For small documents, the snippets below handle the inline result returned when `result.result.type` is `"full"`. For larger documents, Reducto may return a URL result instead; production code should check that field and fetch the result from the URL if needed.

#### Python

```python
    import base64
    import tempfile
    from pathlib import Path
    from reducto import Reducto

    @pdf_pipeline.task()
    def extract_text(input: PdfInput, ctx: Context) -> ExtractOutput:
        client = Reducto()  # reads REDUCTO_API_KEY from environment

        decoded = base64.b64decode(input.content_base64)
        with tempfile.TemporaryDirectory() as tmp_dir:
            tmp_path = Path(tmp_dir) / "input.pdf"
            tmp_path.write_bytes(decoded)
            upload = client.upload(file=tmp_path)

        result = client.parse.run(input=upload.file_id)
        text = "\n".join(chunk.content for chunk in result.result.chunks)

        return ExtractOutput(text=text, page_count=result.usage.num_pages)
```

#### Typescript

```typescript
    import Reducto from "reductoai";
    import { writeFileSync, rmSync, mkdtempSync } from "fs";
    import { createReadStream } from "fs";
    import { join } from "path";
    import { tmpdir } from "os";

    const extractText = pdfPipeline.task({
      name: "extract_text",
      fn: async (input: PdfInput) => {
        const client = new Reducto(); // reads REDUCTO_API_KEY from environment

        const decoded = Buffer.from(input.contentBase64, "base64");
        const tmpDir = mkdtempSync(join(tmpdir(), "hatchet-pdf-"));
        const tmpFile = join(tmpDir, "input.pdf");
        writeFileSync(tmpFile, decoded);

        try {
          const upload = await client.upload({ file: createReadStream(tmpFile) });
          const result = await client.parse.run({ input: upload.file_id });
          const text = result.result.chunks.map((c: any) => c.content).join("\n");

          return { text, pageCount: result.usage.num_pages };
        } finally {
          try { rmSync(tmpDir, { recursive: true, force: true }); } catch {}
        }
      },
    });
```

## Next steps

From here you could add more processing stages, such as language detection, entity extraction, or metadata enrichment.
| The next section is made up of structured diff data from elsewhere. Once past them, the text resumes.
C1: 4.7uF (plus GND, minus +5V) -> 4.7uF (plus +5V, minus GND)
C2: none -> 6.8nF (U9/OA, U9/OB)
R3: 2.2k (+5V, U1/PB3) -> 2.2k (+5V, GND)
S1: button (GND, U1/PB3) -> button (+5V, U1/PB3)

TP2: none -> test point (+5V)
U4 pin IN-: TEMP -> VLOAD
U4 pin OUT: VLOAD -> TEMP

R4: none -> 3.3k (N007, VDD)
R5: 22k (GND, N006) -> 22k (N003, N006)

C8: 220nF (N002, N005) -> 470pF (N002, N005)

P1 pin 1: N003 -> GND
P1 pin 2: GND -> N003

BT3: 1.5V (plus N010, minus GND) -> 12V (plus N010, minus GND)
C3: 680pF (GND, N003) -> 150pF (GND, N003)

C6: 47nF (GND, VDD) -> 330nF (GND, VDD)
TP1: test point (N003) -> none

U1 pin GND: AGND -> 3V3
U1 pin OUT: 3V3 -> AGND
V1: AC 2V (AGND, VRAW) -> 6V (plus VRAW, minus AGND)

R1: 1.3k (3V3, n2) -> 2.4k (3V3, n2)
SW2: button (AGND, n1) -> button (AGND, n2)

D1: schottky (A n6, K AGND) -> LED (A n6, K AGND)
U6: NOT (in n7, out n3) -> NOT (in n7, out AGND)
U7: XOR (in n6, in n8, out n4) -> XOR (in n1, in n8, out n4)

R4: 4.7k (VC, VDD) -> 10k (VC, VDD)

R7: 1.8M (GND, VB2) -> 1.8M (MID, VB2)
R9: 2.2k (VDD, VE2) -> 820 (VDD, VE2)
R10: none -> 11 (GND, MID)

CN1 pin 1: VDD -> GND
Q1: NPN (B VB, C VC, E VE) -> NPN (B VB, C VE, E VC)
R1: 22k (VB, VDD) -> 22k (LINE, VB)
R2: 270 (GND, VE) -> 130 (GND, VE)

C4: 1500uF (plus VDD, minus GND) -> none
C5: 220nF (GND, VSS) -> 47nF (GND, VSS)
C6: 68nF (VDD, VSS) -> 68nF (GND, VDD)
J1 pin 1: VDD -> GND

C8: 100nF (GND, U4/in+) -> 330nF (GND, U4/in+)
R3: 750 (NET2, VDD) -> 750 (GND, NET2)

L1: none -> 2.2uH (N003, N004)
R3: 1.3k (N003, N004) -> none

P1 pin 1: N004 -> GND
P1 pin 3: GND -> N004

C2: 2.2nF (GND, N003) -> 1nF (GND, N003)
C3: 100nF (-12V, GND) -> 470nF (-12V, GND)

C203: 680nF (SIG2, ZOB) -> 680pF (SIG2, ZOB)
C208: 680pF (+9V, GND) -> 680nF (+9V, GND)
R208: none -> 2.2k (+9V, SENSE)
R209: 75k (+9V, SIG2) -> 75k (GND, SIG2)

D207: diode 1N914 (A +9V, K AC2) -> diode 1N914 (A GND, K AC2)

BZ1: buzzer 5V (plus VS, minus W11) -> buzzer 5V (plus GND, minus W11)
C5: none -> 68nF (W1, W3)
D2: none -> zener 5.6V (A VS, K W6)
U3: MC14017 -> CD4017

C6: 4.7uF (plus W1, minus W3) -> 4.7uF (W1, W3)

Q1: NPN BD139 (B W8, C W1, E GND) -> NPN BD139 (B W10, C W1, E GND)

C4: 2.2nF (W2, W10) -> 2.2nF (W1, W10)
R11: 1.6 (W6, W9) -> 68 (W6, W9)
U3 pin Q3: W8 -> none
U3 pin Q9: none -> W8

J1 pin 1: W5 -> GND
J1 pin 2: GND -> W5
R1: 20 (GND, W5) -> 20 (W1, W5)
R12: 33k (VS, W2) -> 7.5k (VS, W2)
You could also use Reducto for richer production parsing, replace keyword extraction or classification with an LLM call, configure retries or concurrency limits for the slowest stages, or fan out to process multiple PDFs by spawning the DAG as a child workflow from a [durable task](/v1/durable-tasks). For this cookbook, the five-task DAG is enough to show the core pattern.